Posted by RGA on January 16, 2017 at 17:53:40:

Yeah bass is an issue at shows - but most current standmount speakers are designed for near field response and are designed to look pretty on anechoic measurements. Their very design advertisements are that if you sit them away from room boundaries they should sound great in most any average room. So at a show or a dealer you should be able to get a really good idea how they are likely to sound in your room.

Recent Martin Logans have sounded quite good under show conditions - they too are designed to be away from room boundaries. If the manufacturer sends their engineers and/or reps - people they HIRE to set-up the equipment then chances are they are going to know MORE how to set up the product than the average consumer. So if it doesn't sound particularly good on several occasions in several rooms with several amplifiers then why would you bring the speakers home?

Isn't it their job to demonstrate quality sound FIRST before you buy them. That goes for any consumer product - demonstrate the goodness of the product and then I'll consider it.

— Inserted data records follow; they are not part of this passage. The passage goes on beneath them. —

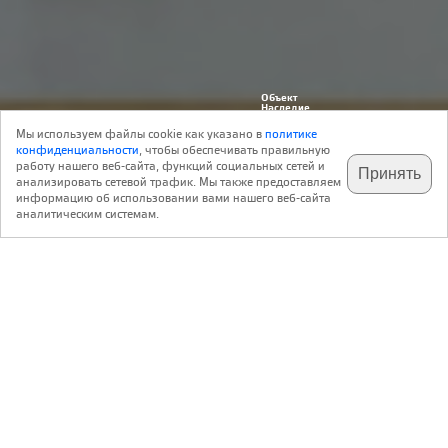
Объект
Наследие
13 Октября 2015
Реконструкция
67
Иностранцы в России
Мы используем файлы cookie как указано в
политике
Архитектура
конфиденциальности
, чтобы обеспечивать правильную
работу нашего веб-сайта, функций социальных сетей и
Принять
анализировать сетевой трафик. Мы также предоставляем
подпишитесь на наш
✕
телеграм @archi_ru
информацию об использовании вами нашего веб-сайта
аналитическим системам.
Напомним, на прошлой неделе Ренцо Пьяно
представил
в Москве
проект превращения исторического здания
электростанции на Болотной набережной в центр
современной культуры. Заказчиком проекта будущего
центра выступил
фонд «Виктория – искусство быть
современным»
(V-A-C) Леонида Михельсона,
председателя правления российской газовой компании
ОАО «Новатэк».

Sure anyone can have a bad demonstration - which is why I listen three times in three rooms with the three systems before I form an opinion. Heck at Soundhounds alone I have heard Magnepan in three rooms with three different systems.

Lastly, Bass issues are largely caused by crappy wooden walls. The more bass a speaker is capable of putting out the more the room sings along and mar the sound. This is why you always read where someone thinks the KEF LS-50 sounds better than the Blade or the P3ESR sounds better than Super HL5 or M40. And to the extent that the room sucks then yes the speaker only capable of 80hz will sound better than the speaker capable of 20hz.

I get vastly better results with my AN speakers here in Hong Kong than I ever did in my place in Canada (wood frame building with plaster walls separating bedrooms) = typical north American home resulting in adverse bass issues.

In Hong Kong the walls, floors, ceilings are solid concrete. But you can do something with that - it's solid - the wall doesn't vibrate and sing with the music. The bass is vastly tighter. So the big bass speakers don't sound low and lumpy. Then you know why the Super HL5+ walks all over a P3 and a Blade walks all over an LS-50. Although the blade still needs a lot of space on the sides and in HK that becomes an issue.